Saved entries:
--------------------------------------------------

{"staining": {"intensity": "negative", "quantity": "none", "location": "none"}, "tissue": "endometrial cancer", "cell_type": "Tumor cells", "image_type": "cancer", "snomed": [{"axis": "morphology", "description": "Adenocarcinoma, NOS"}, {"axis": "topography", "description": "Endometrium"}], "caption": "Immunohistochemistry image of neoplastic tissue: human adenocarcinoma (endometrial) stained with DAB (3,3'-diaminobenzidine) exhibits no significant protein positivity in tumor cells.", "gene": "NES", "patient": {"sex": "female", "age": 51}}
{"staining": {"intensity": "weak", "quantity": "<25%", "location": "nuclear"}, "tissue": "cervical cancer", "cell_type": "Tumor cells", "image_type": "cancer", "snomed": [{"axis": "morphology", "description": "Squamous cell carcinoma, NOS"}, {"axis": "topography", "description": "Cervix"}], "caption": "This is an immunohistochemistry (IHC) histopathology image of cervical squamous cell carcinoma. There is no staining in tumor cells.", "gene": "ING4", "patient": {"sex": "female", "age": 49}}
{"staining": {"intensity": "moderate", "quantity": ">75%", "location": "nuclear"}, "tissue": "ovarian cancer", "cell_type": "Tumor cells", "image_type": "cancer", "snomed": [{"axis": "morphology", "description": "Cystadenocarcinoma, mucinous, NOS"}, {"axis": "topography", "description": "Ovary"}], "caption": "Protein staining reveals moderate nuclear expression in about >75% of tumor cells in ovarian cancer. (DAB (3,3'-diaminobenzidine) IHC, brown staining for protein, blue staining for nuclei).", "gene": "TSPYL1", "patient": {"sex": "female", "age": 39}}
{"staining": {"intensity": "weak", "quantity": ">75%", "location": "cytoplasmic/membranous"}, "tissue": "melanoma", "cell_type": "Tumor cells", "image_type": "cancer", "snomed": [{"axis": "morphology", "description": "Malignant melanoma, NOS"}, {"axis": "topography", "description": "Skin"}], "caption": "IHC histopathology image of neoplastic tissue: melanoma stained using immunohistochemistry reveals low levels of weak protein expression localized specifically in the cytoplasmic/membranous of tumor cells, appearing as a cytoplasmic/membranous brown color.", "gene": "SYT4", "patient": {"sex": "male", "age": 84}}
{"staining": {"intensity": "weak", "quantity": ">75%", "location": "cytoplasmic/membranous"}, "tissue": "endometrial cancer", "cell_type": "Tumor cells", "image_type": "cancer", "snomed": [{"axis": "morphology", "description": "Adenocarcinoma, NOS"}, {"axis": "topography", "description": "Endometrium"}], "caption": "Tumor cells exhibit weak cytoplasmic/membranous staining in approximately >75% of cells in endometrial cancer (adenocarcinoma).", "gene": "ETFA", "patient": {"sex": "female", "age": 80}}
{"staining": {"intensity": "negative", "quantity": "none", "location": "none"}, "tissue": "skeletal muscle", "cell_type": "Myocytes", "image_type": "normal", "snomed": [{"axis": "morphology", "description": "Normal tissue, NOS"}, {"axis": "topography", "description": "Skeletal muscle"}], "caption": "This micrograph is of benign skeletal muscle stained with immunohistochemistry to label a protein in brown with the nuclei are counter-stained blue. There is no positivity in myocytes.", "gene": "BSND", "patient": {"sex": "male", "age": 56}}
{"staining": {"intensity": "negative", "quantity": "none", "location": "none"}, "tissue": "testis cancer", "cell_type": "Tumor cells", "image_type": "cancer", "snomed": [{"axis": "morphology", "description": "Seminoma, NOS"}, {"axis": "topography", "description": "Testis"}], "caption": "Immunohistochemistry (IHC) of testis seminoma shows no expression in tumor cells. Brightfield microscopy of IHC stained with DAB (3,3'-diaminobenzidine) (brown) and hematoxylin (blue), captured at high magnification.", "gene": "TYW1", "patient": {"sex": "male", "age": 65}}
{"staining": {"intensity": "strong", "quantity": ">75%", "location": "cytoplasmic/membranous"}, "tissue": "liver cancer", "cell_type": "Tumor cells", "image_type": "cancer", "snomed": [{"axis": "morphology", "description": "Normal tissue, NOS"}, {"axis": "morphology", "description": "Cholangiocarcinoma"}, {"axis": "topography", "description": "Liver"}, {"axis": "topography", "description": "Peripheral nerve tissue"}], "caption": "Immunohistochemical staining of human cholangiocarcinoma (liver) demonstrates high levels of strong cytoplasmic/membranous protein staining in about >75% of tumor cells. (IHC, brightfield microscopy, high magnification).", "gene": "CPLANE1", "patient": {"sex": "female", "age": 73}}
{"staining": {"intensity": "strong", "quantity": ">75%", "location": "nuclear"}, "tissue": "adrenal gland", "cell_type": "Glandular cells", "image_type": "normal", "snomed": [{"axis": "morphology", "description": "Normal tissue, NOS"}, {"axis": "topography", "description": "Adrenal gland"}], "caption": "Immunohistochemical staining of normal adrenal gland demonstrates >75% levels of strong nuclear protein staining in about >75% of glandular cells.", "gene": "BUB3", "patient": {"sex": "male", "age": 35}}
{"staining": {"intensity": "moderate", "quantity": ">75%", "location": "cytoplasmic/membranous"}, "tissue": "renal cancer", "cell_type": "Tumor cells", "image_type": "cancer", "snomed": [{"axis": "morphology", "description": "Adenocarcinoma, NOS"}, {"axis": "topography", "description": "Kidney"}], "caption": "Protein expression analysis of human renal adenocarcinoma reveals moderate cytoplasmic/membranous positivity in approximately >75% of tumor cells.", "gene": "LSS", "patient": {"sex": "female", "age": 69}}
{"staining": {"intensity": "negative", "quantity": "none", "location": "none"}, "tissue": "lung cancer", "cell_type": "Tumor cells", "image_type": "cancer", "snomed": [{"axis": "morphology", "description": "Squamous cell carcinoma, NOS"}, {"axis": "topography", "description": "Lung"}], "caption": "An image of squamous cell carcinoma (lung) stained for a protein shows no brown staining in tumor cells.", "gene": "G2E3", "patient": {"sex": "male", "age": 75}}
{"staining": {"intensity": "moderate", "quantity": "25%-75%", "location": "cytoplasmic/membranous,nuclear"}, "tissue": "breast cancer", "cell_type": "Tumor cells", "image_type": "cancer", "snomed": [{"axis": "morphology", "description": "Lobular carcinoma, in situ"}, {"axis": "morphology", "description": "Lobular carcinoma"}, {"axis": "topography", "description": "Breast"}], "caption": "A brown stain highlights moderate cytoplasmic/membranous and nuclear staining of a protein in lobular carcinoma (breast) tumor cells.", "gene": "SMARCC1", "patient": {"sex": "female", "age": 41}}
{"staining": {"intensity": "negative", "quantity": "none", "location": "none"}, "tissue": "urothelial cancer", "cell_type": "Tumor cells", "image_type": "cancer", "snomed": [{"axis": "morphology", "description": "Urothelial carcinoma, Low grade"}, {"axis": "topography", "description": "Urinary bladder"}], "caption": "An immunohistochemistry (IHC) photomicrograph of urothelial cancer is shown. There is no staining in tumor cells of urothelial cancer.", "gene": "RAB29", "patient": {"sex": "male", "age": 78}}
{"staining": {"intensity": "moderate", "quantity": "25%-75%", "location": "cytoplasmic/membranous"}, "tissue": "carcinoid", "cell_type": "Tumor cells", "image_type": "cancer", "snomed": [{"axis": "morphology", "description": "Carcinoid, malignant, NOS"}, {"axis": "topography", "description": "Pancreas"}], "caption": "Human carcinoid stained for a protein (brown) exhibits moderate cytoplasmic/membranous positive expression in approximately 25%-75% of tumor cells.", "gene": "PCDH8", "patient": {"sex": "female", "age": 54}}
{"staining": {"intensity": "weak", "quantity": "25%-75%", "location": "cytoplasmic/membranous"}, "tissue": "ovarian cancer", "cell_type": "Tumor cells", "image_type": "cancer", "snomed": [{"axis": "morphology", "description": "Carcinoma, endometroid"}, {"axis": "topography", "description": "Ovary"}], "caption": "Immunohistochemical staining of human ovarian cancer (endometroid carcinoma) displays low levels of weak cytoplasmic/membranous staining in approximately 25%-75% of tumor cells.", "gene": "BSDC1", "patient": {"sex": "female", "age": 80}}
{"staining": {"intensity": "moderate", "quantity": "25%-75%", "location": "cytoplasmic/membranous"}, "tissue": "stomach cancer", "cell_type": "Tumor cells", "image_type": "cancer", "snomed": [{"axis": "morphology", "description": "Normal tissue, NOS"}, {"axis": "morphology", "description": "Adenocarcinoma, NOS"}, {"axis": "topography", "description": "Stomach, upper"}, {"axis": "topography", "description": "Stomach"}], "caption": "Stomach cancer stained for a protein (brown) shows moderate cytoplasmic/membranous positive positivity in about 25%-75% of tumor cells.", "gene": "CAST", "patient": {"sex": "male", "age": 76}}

--------------------------------------------------

■ Your assignment: Please write out exactly the lines from the start of the data through the line that contains "staining reveals moderate", both ends included, and nothing else.

■ Your response:
{"staining": {"intensity": "negative", "quantity": "none", "location": "none"}, "tissue": "endometrial cancer", "cell_type": "Tumor cells", "image_type": "cancer", "snomed": [{"axis": "morphology", "description": "Adenocarcinoma, NOS"}, {"axis": "topography", "description": "Endometrium"}], "caption": "Immunohistochemistry image of neoplastic tissue: human adenocarcinoma (endometrial) stained with DAB (3,3'-diaminobenzidine) exhibits no significant protein positivity in tumor cells.", "gene": "NES", "patient": {"sex": "female", "age": 51}}
{"staining": {"intensity": "weak", "quantity": "<25%", "location": "nuclear"}, "tissue": "cervical cancer", "cell_type": "Tumor cells", "image_type": "cancer", "snomed": [{"axis": "morphology", "description": "Squamous cell carcinoma, NOS"}, {"axis": "topography", "description": "Cervix"}], "caption": "This is an immunohistochemistry (IHC) histopathology image of cervical squamous cell carcinoma. There is no staining in tumor cells.", "gene": "ING4", "patient": {"sex": "female", "age": 49}}
{"staining": {"intensity": "moderate", "quantity": ">75%", "location": "nuclear"}, "tissue": "ovarian cancer", "cell_type": "Tumor cells", "image_type": "cancer", "snomed": [{"axis": "morphology", "description": "Cystadenocarcinoma, mucinous, NOS"}, {"axis": "topography", "description": "Ovary"}], "caption": "Protein staining reveals moderate nuclear expression in about >75% of tumor cells in ovarian cancer. (DAB (3,3'-diaminobenzidine) IHC, brown staining for protein, blue staining for nuclei).", "gene": "TSPYL1", "patient": {"sex": "female", "age": 39}}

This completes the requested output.